2010 YAMAUCHI LECTURE

 


 

THE BIBLE AND SLAVERY:

 

LESSONS FROM AN AMERICAN DEBATE

 

by Doug Ward



APRIL 2010-Today there is general agreement that the Bible does not support the practice of slavery. In the Bible the God of Israel, who created all human beings in his image (Gen 1:26), gives the instruction to "love your neighbor as yourself" (Lev 19:18), where one's neighbors include people of all nationalities (Lev 19:34; Luke 10:25-37). The Bible also condemns human trafficking (Exod 21:16; Deut 24:7) and enjoins generosity toward the poor (Deut 15:7-11).

 

Yet in the United States, a nation whose Declaration of Independence asserts that "all men are created equal," the Bible's teaching on slavery was a hotly debated topic between 1830 and 1865. To many Americans of that era, in the North as well as the South, it was not at all clear that slavery was categorically ruled out by the Bible. The debate divided churches, and failure to resolve it helped lead to an agonizing and bloody Civil War.

 

Why did nineteenth century Americans have so much difficulty with an issue that today seems entirely straightforward? What can we learn from their experience? One scholar who has pondered these questions is Dr. Mark A. Noll, a distinguished historian of American evangelical Christianity. Noll, the Francis A. McAnaney Professor of History at the University of Notre Dame, analyzes the nineteenth century slavery debate in his book The Civil War as a Theological Crisis (University of North Carolina Press, 2006). On March 20, 2010, Noll summarized his findings in a lecture delivered at Miami University in Oxford, Ohio.

 

A Cacophony of Opinion



With the southern states threatening to secede from the Union, U.S. President James Buchanan called a national day of fasting for January 4, 1861. Biblical teaching on slavery was, understandably, a major topic in sermons given on that day.1 To illustrate the diversity of opinion on this subject, Noll began his lecture by surveying what some prominent American clergymen taught about it.

^^^^^^^^^^^^^^^^

What this task involves: Reproduce the text on the Bible and slavery between "THE BIBLE AND" and "poor (Deut 15:7-11).", inclusive. The listing that comes next has no connection to the text on the Bible and slavery.

Data excerpt:

^^^^^^^^^^^^^^^^

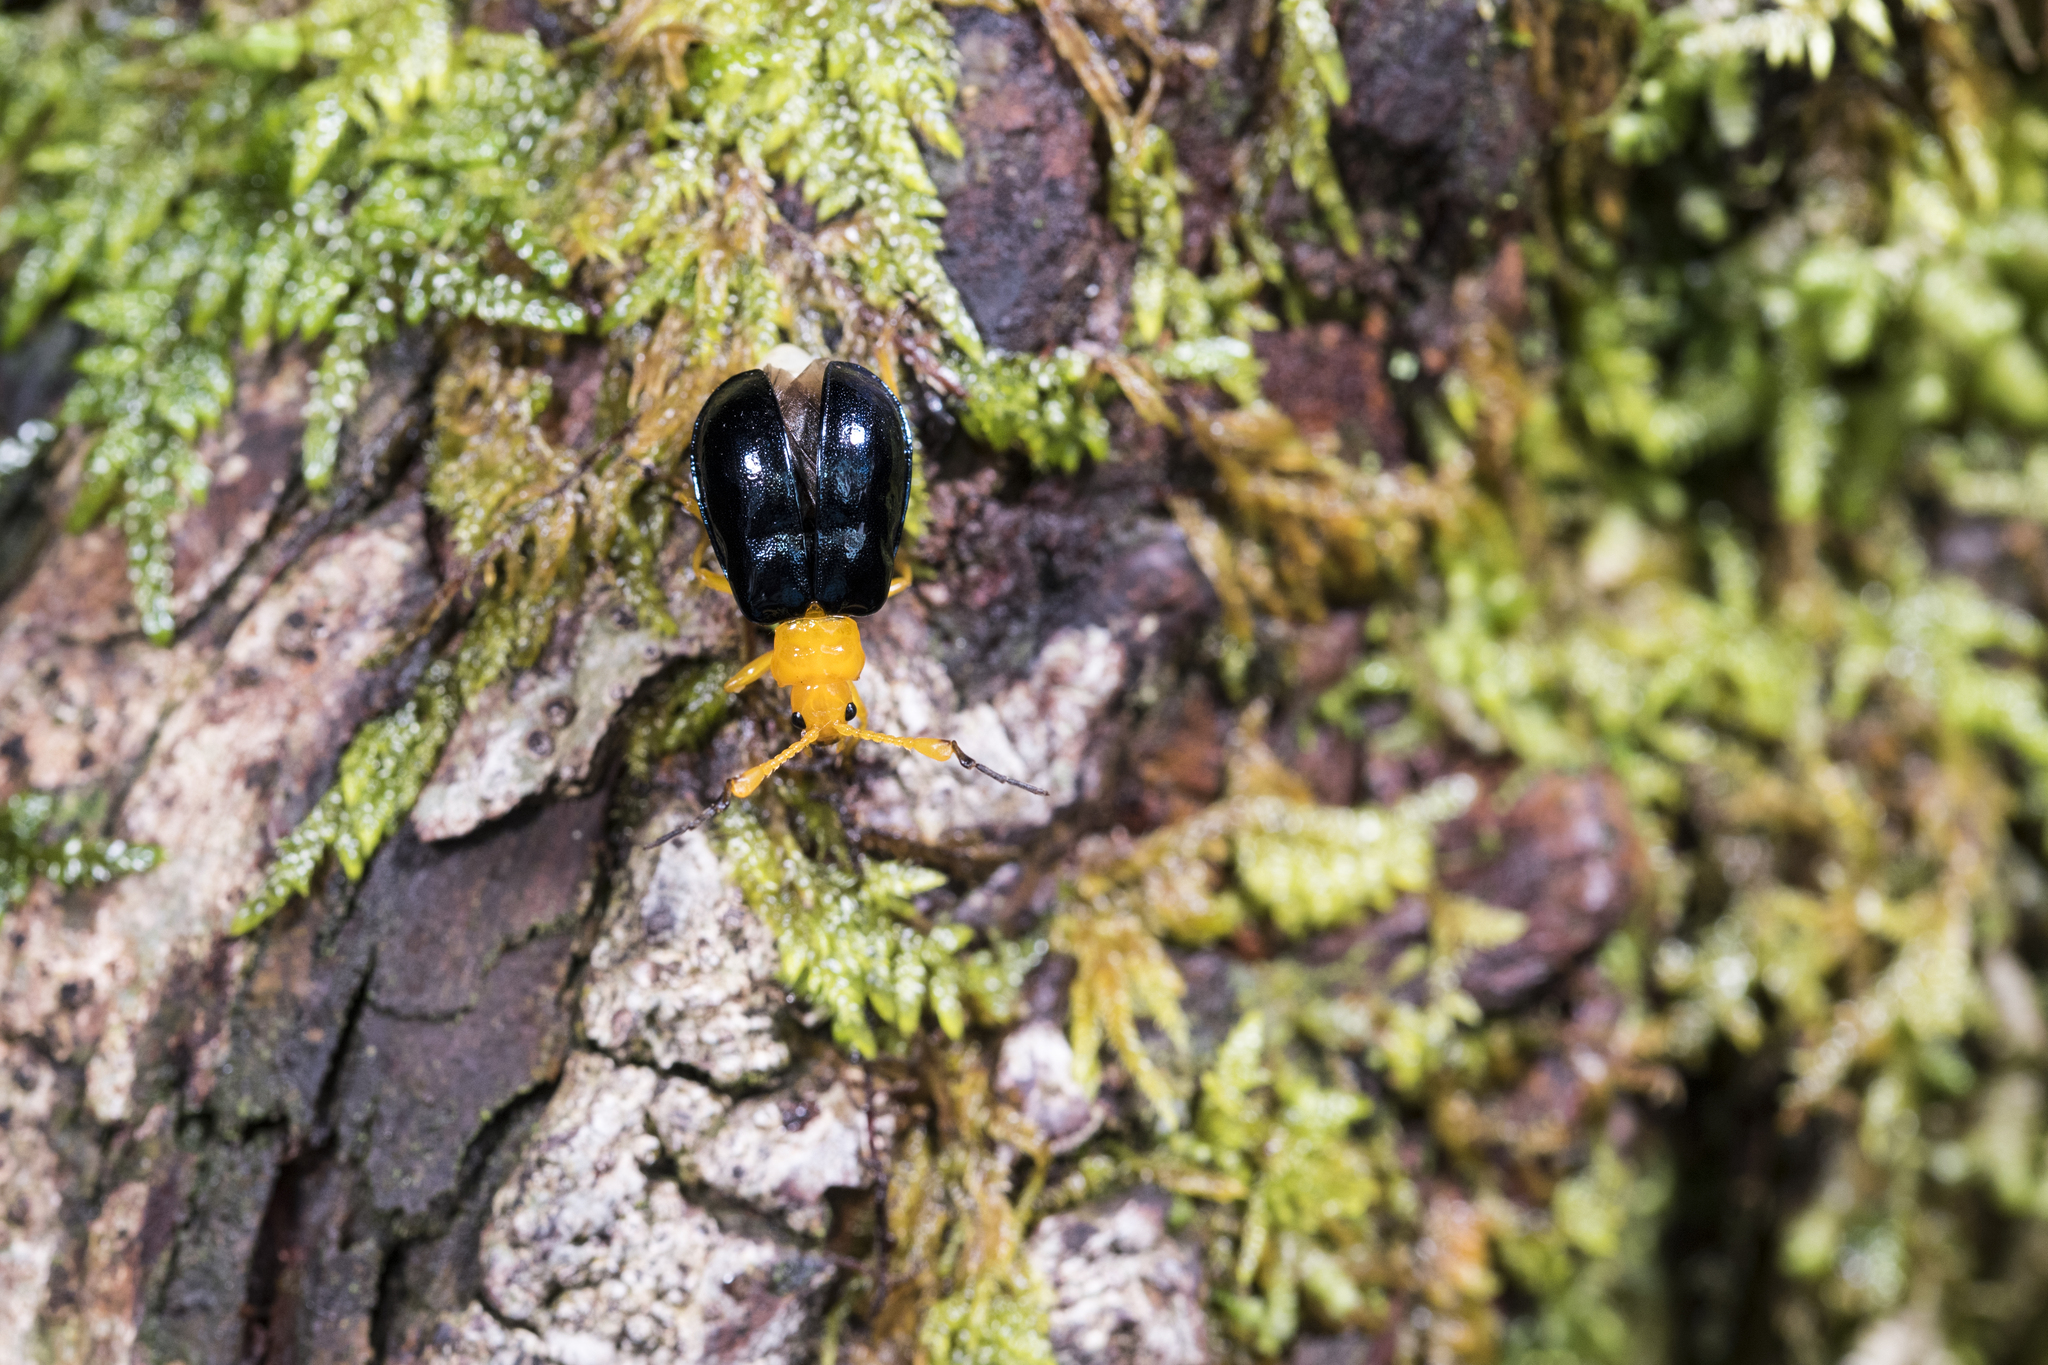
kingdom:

^^^^^^^^^^^^^^^^

Answer to the task:
THE BIBLE AND SLAVERY:

 

LESSONS FROM AN AMERICAN DEBATE

 

by Doug Ward



APRIL 2010-Today there is general agreement that the Bible does not support the practice of slavery. In the Bible the God of Israel, who created all human beings in his image (Gen 1:26), gives the instruction to "love your neighbor as yourself" (Lev 19:18), where one's neighbors include people of all nationalities (Lev 19:34; Luke 10:25-37). The Bible also condemns human trafficking (Exod 21:16; Deut 24:7) and enjoins generosity toward the poor (Deut 15:7-11).